§ **WHAT YOU SHOULD DO**: Repeat each entry below without omitting a single word.

§ **Stored entries**:

· · · ·

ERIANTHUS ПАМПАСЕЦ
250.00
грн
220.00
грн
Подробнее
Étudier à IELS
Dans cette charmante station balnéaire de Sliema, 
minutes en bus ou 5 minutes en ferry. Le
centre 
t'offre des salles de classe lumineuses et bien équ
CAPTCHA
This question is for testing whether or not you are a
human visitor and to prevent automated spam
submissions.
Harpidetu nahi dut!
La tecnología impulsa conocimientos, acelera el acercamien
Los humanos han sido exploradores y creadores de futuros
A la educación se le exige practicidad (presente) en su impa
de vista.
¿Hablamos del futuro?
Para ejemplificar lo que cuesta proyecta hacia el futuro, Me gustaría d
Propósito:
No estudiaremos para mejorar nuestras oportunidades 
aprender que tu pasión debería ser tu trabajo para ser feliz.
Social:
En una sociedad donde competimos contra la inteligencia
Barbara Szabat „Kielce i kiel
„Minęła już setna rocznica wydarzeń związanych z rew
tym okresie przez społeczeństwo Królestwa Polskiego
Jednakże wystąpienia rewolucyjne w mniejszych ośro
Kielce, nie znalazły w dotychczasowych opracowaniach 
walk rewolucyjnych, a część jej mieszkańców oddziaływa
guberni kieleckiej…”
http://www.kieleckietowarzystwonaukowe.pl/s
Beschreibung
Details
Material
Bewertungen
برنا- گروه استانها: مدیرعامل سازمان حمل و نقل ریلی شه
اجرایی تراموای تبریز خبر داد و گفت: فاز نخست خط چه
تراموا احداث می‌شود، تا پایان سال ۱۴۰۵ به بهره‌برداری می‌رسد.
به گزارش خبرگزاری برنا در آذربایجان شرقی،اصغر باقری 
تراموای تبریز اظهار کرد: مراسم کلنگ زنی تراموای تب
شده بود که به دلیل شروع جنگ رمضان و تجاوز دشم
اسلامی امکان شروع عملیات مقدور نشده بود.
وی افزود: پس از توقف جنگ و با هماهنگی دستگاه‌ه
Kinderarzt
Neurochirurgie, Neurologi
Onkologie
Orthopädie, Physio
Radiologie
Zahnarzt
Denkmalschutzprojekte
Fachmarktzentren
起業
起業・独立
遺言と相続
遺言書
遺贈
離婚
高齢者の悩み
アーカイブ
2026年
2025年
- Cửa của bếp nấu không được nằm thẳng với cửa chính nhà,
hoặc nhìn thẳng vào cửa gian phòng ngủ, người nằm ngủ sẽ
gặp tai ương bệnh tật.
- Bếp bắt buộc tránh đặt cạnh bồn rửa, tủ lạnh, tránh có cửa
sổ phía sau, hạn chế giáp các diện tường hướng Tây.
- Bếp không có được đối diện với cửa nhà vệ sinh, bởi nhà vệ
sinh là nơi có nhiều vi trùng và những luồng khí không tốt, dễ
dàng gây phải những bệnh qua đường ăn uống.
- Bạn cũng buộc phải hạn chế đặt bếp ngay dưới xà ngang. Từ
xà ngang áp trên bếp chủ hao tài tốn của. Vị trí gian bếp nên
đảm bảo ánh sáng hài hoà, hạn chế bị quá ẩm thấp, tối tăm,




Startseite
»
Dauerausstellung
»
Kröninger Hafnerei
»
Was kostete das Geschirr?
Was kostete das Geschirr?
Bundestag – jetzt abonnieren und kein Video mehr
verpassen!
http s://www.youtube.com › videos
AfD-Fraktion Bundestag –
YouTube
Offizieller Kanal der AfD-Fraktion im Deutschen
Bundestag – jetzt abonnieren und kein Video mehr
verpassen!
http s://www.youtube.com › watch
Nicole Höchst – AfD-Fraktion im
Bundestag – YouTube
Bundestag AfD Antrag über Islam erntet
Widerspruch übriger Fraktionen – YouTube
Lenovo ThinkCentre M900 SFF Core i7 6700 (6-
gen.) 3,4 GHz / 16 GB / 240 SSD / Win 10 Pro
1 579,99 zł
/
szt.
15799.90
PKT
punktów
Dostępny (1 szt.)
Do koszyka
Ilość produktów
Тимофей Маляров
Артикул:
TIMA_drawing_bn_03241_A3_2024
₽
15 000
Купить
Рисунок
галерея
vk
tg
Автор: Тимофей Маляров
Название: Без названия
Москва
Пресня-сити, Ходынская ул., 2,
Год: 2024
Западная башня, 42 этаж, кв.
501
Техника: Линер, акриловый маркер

· · · ·

§ **RESULT OF THIS TASK**:
ERIANTHUS ПАМПАСЕЦ
250.00
грн
220.00
грн
Подробнее
Étudier à IELS
Dans cette charmante station balnéaire de Sliema, 
minutes en bus ou 5 minutes en ferry. Le
centre 
t'offre des salles de classe lumineuses et bien équ
CAPTCHA
This question is for testing whether or not you are a
human visitor and to prevent automated spam
submissions.
Harpidetu nahi dut!
La tecnología impulsa conocimientos, acelera el acercamien
Los humanos han sido exploradores y creadores de futuros
A la educación se le exige practicidad (presente) en su impa
de vista.
¿Hablamos del futuro?
Para ejemplificar lo que cuesta proyecta hacia el futuro, Me gustaría d
Propósito:
No estudiaremos para mejorar nuestras oportunidades 
aprender que tu pasión debería ser tu trabajo para ser feliz.
Social:
En una sociedad donde competimos contra la inteligencia
Barbara Szabat „Kielce i kiel
„Minęła już setna rocznica wydarzeń związanych z rew
tym okresie przez społeczeństwo Królestwa Polskiego
Jednakże wystąpienia rewolucyjne w mniejszych ośro
Kielce, nie znalazły w dotychczasowych opracowaniach 
walk rewolucyjnych, a część jej mieszkańców oddziaływa
guberni kieleckiej…”
http://www.kieleckietowarzystwonaukowe.pl/s
Beschreibung
Details
Material
Bewertungen
برنا- گروه استانها: مدیرعامل سازمان حمل و نقل ریلی شه
اجرایی تراموای تبریز خبر داد و گفت: فاز نخست خط چه
تراموا احداث می‌شود، تا پایان سال ۱۴۰۵ به بهره‌برداری می‌رسد.
به گزارش خبرگزاری برنا در آذربایجان شرقی،اصغر باقری 
تراموای تبریز اظهار کرد: مراسم کلنگ زنی تراموای تب
شده بود که به دلیل شروع جنگ رمضان و تجاوز دشم
اسلامی امکان شروع عملیات مقدور نشده بود.
وی افزود: پس از توقف جنگ و با هماهنگی دستگاه‌ه
Kinderarzt
Neurochirurgie, Neurologi
Onkologie
Orthopädie, Physio
Radiologie
Zahnarzt
Denkmalschutzprojekte
Fachmarktzentren
起業
起業・独立
遺言と相続
遺言書
遺贈
離婚
高齢者の悩み
アーカイブ
2026年
2025年
- Cửa của bếp nấu không được nằm thẳng với cửa chính nhà,
hoặc nhìn thẳng vào cửa gian phòng ngủ, người nằm ngủ sẽ
gặp tai ương bệnh tật.
- Bếp bắt buộc tránh đặt cạnh bồn rửa, tủ lạnh, tránh có cửa
sổ phía sau, hạn chế giáp các diện tường hướng Tây.
- Bếp không có được đối diện với cửa nhà vệ sinh, bởi nhà vệ
sinh là nơi có nhiều vi trùng và những luồng khí không tốt, dễ
dàng gây phải những bệnh qua đường ăn uống.
- Bạn cũng buộc phải hạn chế đặt bếp ngay dưới xà ngang. Từ
xà ngang áp trên bếp chủ hao tài tốn của. Vị trí gian bếp nên
đảm bảo ánh sáng hài hoà, hạn chế bị quá ẩm thấp, tối tăm,




Startseite
»
Dauerausstellung
»
Kröninger Hafnerei
»
Was kostete das Geschirr?
Was kostete das Geschirr?
Bundestag – jetzt abonnieren und kein Video mehr
verpassen!
http s://www.youtube.com › videos
AfD-Fraktion Bundestag –
YouTube
Offizieller Kanal der AfD-Fraktion im Deutschen
Bundestag – jetzt abonnieren und kein Video mehr
verpassen!
http s://www.youtube.com › watch
Nicole Höchst – AfD-Fraktion im
Bundestag – YouTube
Bundestag AfD Antrag über Islam erntet
Widerspruch übriger Fraktionen – YouTube
Lenovo ThinkCentre M900 SFF Core i7 6700 (6-
gen.) 3,4 GHz / 16 GB / 240 SSD / Win 10 Pro
1 579,99 zł
/
szt.
15799.90
PKT
punktów
Dostępny (1 szt.)
Do koszyka
Ilość produktów
Тимофей Маляров
Артикул:
TIMA_drawing_bn_03241_A3_2024
₽
15 000
Купить
Рисунок
галерея
vk
tg
Автор: Тимофей Маляров
Название: Без названия
Москва
Пресня-сити, Ходынская ул., 2,
Год: 2024
Западная башня, 42 этаж, кв.
501
Техника: Линер, акриловый маркер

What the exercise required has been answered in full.